-- Opening Marker --
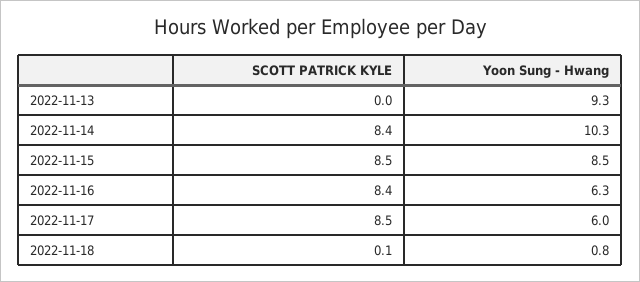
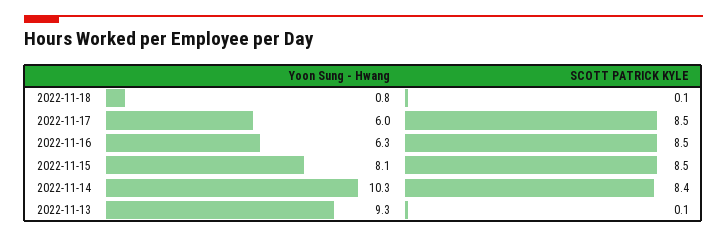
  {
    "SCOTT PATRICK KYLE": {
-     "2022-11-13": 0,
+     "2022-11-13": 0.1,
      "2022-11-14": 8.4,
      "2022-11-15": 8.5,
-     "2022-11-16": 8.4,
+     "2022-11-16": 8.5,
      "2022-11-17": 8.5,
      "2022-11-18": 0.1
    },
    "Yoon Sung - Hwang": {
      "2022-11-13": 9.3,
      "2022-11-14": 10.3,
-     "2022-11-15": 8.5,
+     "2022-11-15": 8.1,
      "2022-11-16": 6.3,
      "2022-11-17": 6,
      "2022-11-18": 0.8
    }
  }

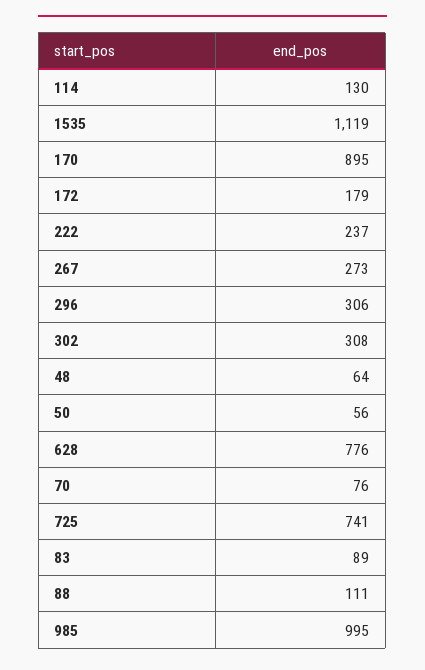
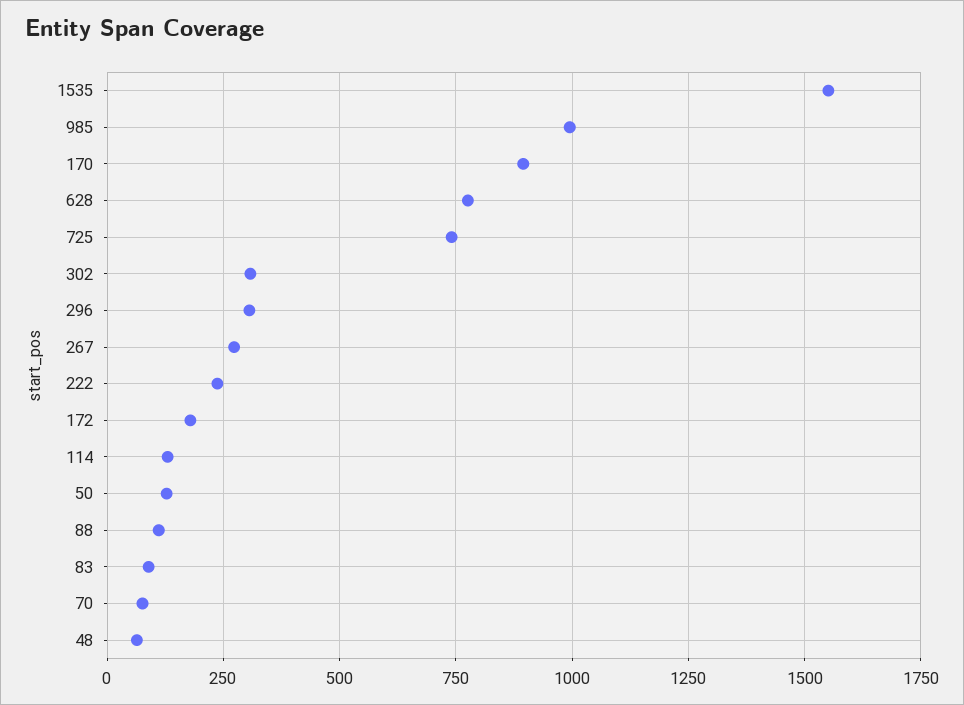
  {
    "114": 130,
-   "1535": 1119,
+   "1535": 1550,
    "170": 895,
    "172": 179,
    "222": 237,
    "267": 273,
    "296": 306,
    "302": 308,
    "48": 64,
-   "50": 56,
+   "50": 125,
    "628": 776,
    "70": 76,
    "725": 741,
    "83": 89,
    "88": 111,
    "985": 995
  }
-- Closing Marker --
* PROBLEM DETAILS *
Give back every entry in its exact wording, leaving the pictures out.

* EXERCISE ANSWER *
  {
    "SCOTT PATRICK KYLE": {
-     "2022-11-13": 0,
+     "2022-11-13": 0.1,
      "2022-11-14": 8.4,
      "2022-11-15": 8.5,
-     "2022-11-16": 8.4,
+     "2022-11-16": 8.5,
      "2022-11-17": 8.5,
      "2022-11-18": 0.1
    },
    "Yoon Sung - Hwang": {
      "2022-11-13": 9.3,
      "2022-11-14": 10.3,
-     "2022-11-15": 8.5,
+     "2022-11-15": 8.1,
      "2022-11-16": 6.3,
      "2022-11-17": 6,
      "2022-11-18": 0.8
    }
  }

  {
    "114": 130,
-   "1535": 1119,
+   "1535": 1550,
    "170": 895,
    "172": 179,
    "222": 237,
    "267": 273,
    "296": 306,
    "302": 308,
    "48": 64,
-   "50": 56,
+   "50": 125,
    "628": 776,
    "70": 76,
    "725": 741,
    "83": 89,
    "88": 111,
    "985": 995
  }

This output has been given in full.